---------- Provided data ----------

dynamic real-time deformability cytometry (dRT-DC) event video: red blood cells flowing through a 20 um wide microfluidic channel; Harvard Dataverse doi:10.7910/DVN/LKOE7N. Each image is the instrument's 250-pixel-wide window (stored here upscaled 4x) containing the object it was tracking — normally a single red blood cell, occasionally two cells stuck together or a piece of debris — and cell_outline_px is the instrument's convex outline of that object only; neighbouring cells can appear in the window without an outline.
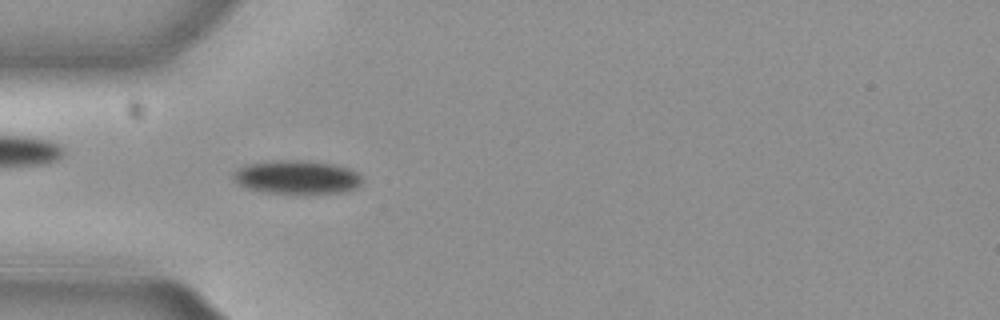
{"species": "common noctule bat (a hibernating species)", "species_latin": "Nyctalus noctula", "temperature_condition": "cold", "stored_images_in_passage": 53, "camera_frame_rate_fps": 3000, "um_per_image_px": 0.085, "animal": {"sex": "female", "body_mass_g": 29.2, "forearm_length_mm": 56.3}, "frame": {"image": 1, "passage_image": 15, "time_ms": 4.667, "image_size_px": [1000, 320], "cell_outline_px": [[360, 184], [356, 188], [344, 192], [264, 192], [248, 188], [236, 184], [232, 180], [232, 172], [244, 164], [280, 160], [308, 160], [332, 164], [348, 168], [356, 172], [360, 176]], "centroid_in_image_um": [25.16, 15.03], "position_along_channel_um": 59.8, "area_um2": 24.97}}
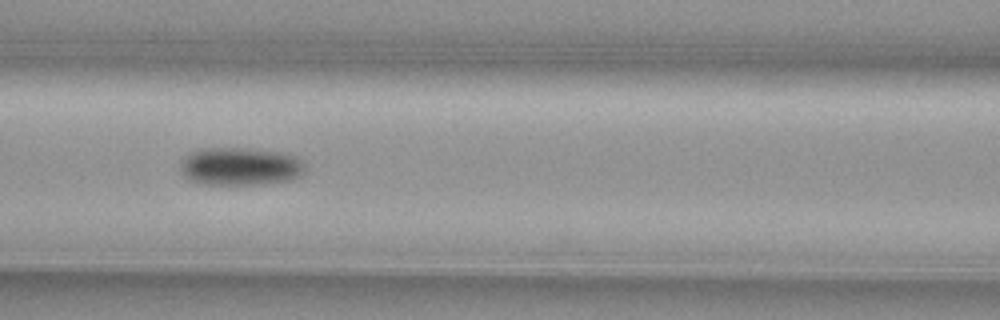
{"frame": {"image": 2, "passage_image": 22, "time_ms": 7.0, "image_size_px": [1000, 320], "cell_outline_px": [[308, 168], [300, 176], [288, 180], [264, 184], [204, 184], [188, 180], [180, 172], [180, 164], [192, 152], [208, 148], [256, 148], [288, 152], [296, 156]], "centroid_in_image_um": [20.49, 14.14], "position_along_channel_um": 146.1, "area_um2": 27.92}}
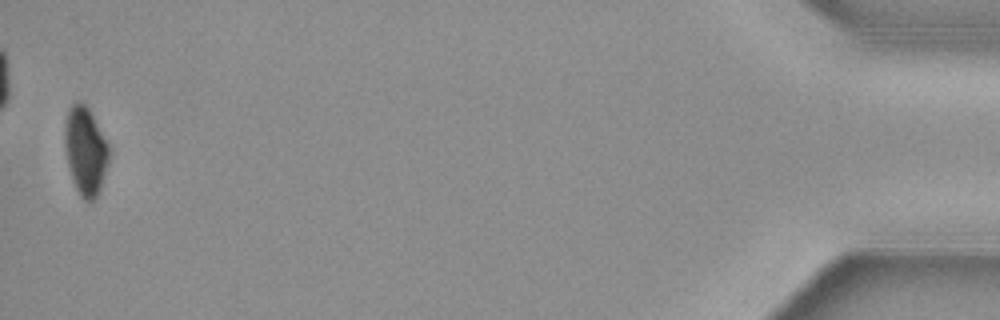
{"frame": {"image": 3, "passage_image": 52, "time_ms": 17.0, "image_size_px": [1000, 320], "cell_outline_px": [[108, 164], [100, 192], [92, 200], [84, 200], [80, 196], [72, 180], [68, 164], [64, 144], [68, 112], [72, 104], [84, 104], [88, 108], [108, 144]], "centroid_in_image_um": [7.27, 12.9], "position_along_channel_um": 427.9, "area_um2": 22.08}, "authors_computed_cell_mechanics": {"area_um2": 24.9696, "velocity_mm_per_s": 3.8215, "shape_relaxation_time_tau1_ms": 3.5883, "shape_relaxation_time_tau2_ms": null, "deformation_change_tau1": 0.1031, "deformation_change_tau2": null}}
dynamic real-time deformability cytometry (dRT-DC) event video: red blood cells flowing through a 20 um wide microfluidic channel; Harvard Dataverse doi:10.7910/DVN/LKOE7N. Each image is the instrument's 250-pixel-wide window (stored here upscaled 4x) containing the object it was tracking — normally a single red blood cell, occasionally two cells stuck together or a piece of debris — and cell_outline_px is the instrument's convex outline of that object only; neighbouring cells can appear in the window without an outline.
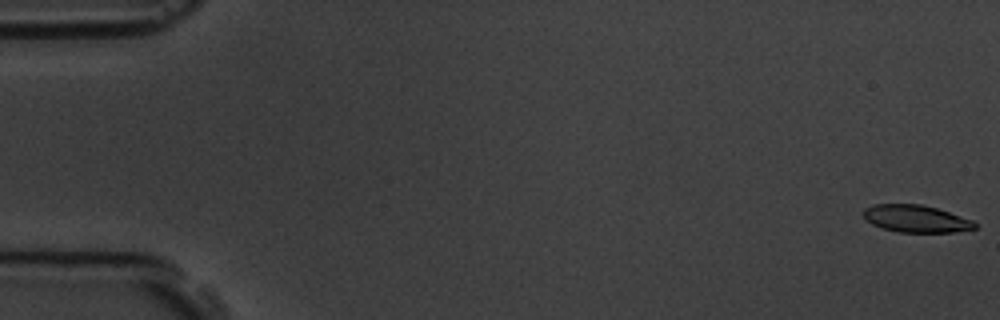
{"species": "common noctule bat (a hibernating species)", "species_latin": "Nyctalus noctula", "temperature_condition": "room temperature", "stored_images_in_passage": 6, "camera_frame_rate_fps": 3000, "um_per_image_px": 0.085, "animal": {"sex": "male", "body_mass_g": 19.5, "forearm_length_mm": 54.6}, "frame": {"image": 1, "passage_image": 1, "time_ms": 0.0, "image_size_px": [1000, 320], "cell_outline_px": [[976, 228], [952, 232], [900, 232], [884, 228], [872, 224], [860, 212], [864, 208], [872, 204], [920, 204], [936, 208], [972, 220], [976, 224]], "centroid_in_image_um": [77.81, 18.58], "position_along_channel_um": 7.2, "area_um2": 17.51}}
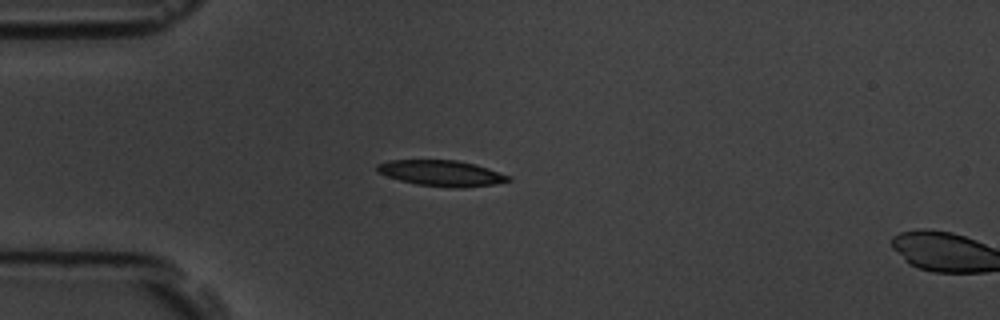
{"frame": {"image": 2, "passage_image": 5, "time_ms": 4.667, "image_size_px": [1000, 320], "cell_outline_px": [[512, 180], [492, 184], [464, 188], [452, 188], [416, 184], [400, 180], [376, 172], [376, 164], [388, 160], [456, 160], [476, 164], [512, 176]], "centroid_in_image_um": [37.53, 14.72], "position_along_channel_um": 47.5, "area_um2": 19.88}}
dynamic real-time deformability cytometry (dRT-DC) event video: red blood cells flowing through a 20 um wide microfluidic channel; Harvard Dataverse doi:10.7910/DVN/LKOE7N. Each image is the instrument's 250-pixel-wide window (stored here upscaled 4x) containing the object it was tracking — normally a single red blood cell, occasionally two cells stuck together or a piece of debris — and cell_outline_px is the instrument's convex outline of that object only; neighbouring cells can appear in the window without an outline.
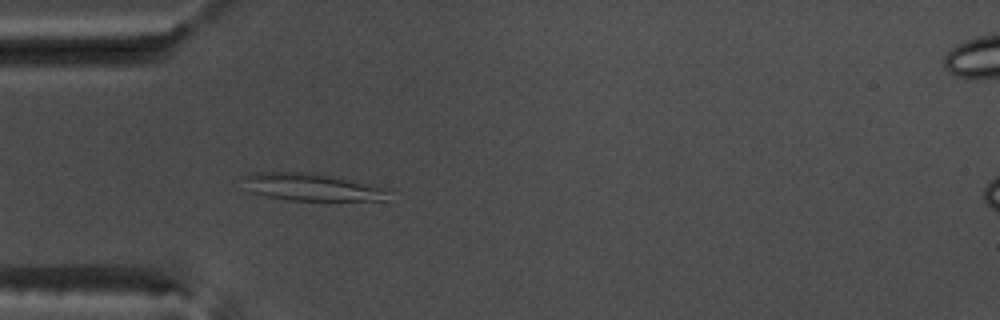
{"species": "common noctule bat (a hibernating species)", "species_latin": "Nyctalus noctula", "temperature_condition": "warm", "stored_images_in_passage": 44, "camera_frame_rate_fps": 3000, "um_per_image_px": 0.085, "animal": {"sex": "male", "body_mass_g": 17.5, "forearm_length_mm": 52.3}, "frame": {"image": 1, "passage_image": 7, "time_ms": 2.0, "image_size_px": [1000, 320], "cell_outline_px": [[388, 192], [384, 200], [284, 200], [264, 196], [252, 192], [240, 176], [252, 172], [312, 172], [384, 188]], "centroid_in_image_um": [26.36, 15.9], "position_along_channel_um": 58.6, "area_um2": 22.77}}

----------

**Instructions to follow**:
Your copy should repeat each entry above exactly but contain no pictures.

**Written solution**:
dynamic real-time deformability cytometry (dRT-DC) event video: red blood cells flowing through a 20 um wide microfluidic channel; Harvard Dataverse doi:10.7910/DVN/LKOE7N. Each image is the instrument's 250-pixel-wide window (stored here upscaled 4x) containing the object it was tracking — normally a single red blood cell, occasionally two cells stuck together or a piece of debris — and cell_outline_px is the instrument's convex outline of that object only; neighbouring cells can appear in the window without an outline.
{"species": "common noctule bat (a hibernating species)", "species_latin": "Nyctalus noctula", "temperature_condition": "cold", "stored_images_in_passage": 53, "camera_frame_rate_fps": 3000, "um_per_image_px": 0.085, "animal": {"sex": "female", "body_mass_g": 29.2, "forearm_length_mm": 56.3}, "frame": {"image": 1, "passage_image": 15, "time_ms": 4.667, "image_size_px": [1000, 320], "cell_outline_px": [[360, 184], [356, 188], [344, 192], [264, 192], [248, 188], [236, 184], [232, 180], [232, 172], [244, 164], [280, 160], [308, 160], [332, 164], [348, 168], [356, 172], [360, 176]], "centroid_in_image_um": [25.16, 15.03], "position_along_channel_um": 59.8, "area_um2": 24.97}}
{"frame": {"image": 2, "passage_image": 22, "time_ms": 7.0, "image_size_px": [1000, 320], "cell_outline_px": [[308, 168], [300, 176], [288, 180], [264, 184], [204, 184], [188, 180], [180, 172], [180, 164], [192, 152], [208, 148], [256, 148], [288, 152], [296, 156]], "centroid_in_image_um": [20.49, 14.14], "position_along_channel_um": 146.1, "area_um2": 27.92}}
{"frame": {"image": 3, "passage_image": 52, "time_ms": 17.0, "image_size_px": [1000, 320], "cell_outline_px": [[108, 164], [100, 192], [92, 200], [84, 200], [80, 196], [72, 180], [68, 164], [64, 144], [68, 112], [72, 104], [84, 104], [88, 108], [108, 144]], "centroid_in_image_um": [7.27, 12.9], "position_along_channel_um": 427.9, "area_um2": 22.08}, "authors_computed_cell_mechanics": {"area_um2": 24.9696, "velocity_mm_per_s": 3.8215, "shape_relaxation_time_tau1_ms": 3.5883, "shape_relaxation_time_tau2_ms": null, "deformation_change_tau1": 0.1031, "deformation_change_tau2": null}}
dynamic real-time deformability cytometry (dRT-DC) event video: red blood cells flowing through a 20 um wide microfluidic channel; Harvard Dataverse doi:10.7910/DVN/LKOE7N. Each image is the instrument's 250-pixel-wide window (stored here upscaled 4x) containing the object it was tracking — normally a single red blood cell, occasionally two cells stuck together or a piece of debris — and cell_outline_px is the instrument's convex outline of that object only; neighbouring cells can appear in the window without an outline.
{"species": "common noctule bat (a hibernating species)", "species_latin": "Nyctalus noctula", "temperature_condition": "room temperature", "stored_images_in_passage": 6, "camera_frame_rate_fps": 3000, "um_per_image_px": 0.085, "animal": {"sex": "male", "body_mass_g": 19.5, "forearm_length_mm": 54.6}, "frame": {"image": 1, "passage_image": 1, "time_ms": 0.0, "image_size_px": [1000, 320], "cell_outline_px": [[976, 228], [952, 232], [900, 232], [884, 228], [872, 224], [860, 212], [864, 208], [872, 204], [920, 204], [936, 208], [972, 220], [976, 224]], "centroid_in_image_um": [77.81, 18.58], "position_along_channel_um": 7.2, "area_um2": 17.51}}
{"frame": {"image": 2, "passage_image": 5, "time_ms": 4.667, "image_size_px": [1000, 320], "cell_outline_px": [[512, 180], [492, 184], [464, 188], [452, 188], [416, 184], [400, 180], [376, 172], [376, 164], [388, 160], [456, 160], [476, 164], [512, 176]], "centroid_in_image_um": [37.53, 14.72], "position_along_channel_um": 47.5, "area_um2": 19.88}}
dynamic real-time deformability cytometry (dRT-DC) event video: red blood cells flowing through a 20 um wide microfluidic channel; Harvard Dataverse doi:10.7910/DVN/LKOE7N. Each image is the instrument's 250-pixel-wide window (stored here upscaled 4x) containing the object it was tracking — normally a single red blood cell, occasionally two cells stuck together or a piece of debris — and cell_outline_px is the instrument's convex outline of that object only; neighbouring cells can appear in the window without an outline.
{"species": "common noctule bat (a hibernating species)", "species_latin": "Nyctalus noctula", "temperature_condition": "warm", "stored_images_in_passage": 44, "camera_frame_rate_fps": 3000, "um_per_image_px": 0.085, "animal": {"sex": "male", "body_mass_g": 17.5, "forearm_length_mm": 52.3}, "frame": {"image": 1, "passage_image": 7, "time_ms": 2.0, "image_size_px": [1000, 320], "cell_outline_px": [[388, 192], [384, 200], [284, 200], [264, 196], [252, 192], [240, 176], [252, 172], [312, 172], [384, 188]], "centroid_in_image_um": [26.36, 15.9], "position_along_channel_um": 58.6, "area_um2": 22.77}}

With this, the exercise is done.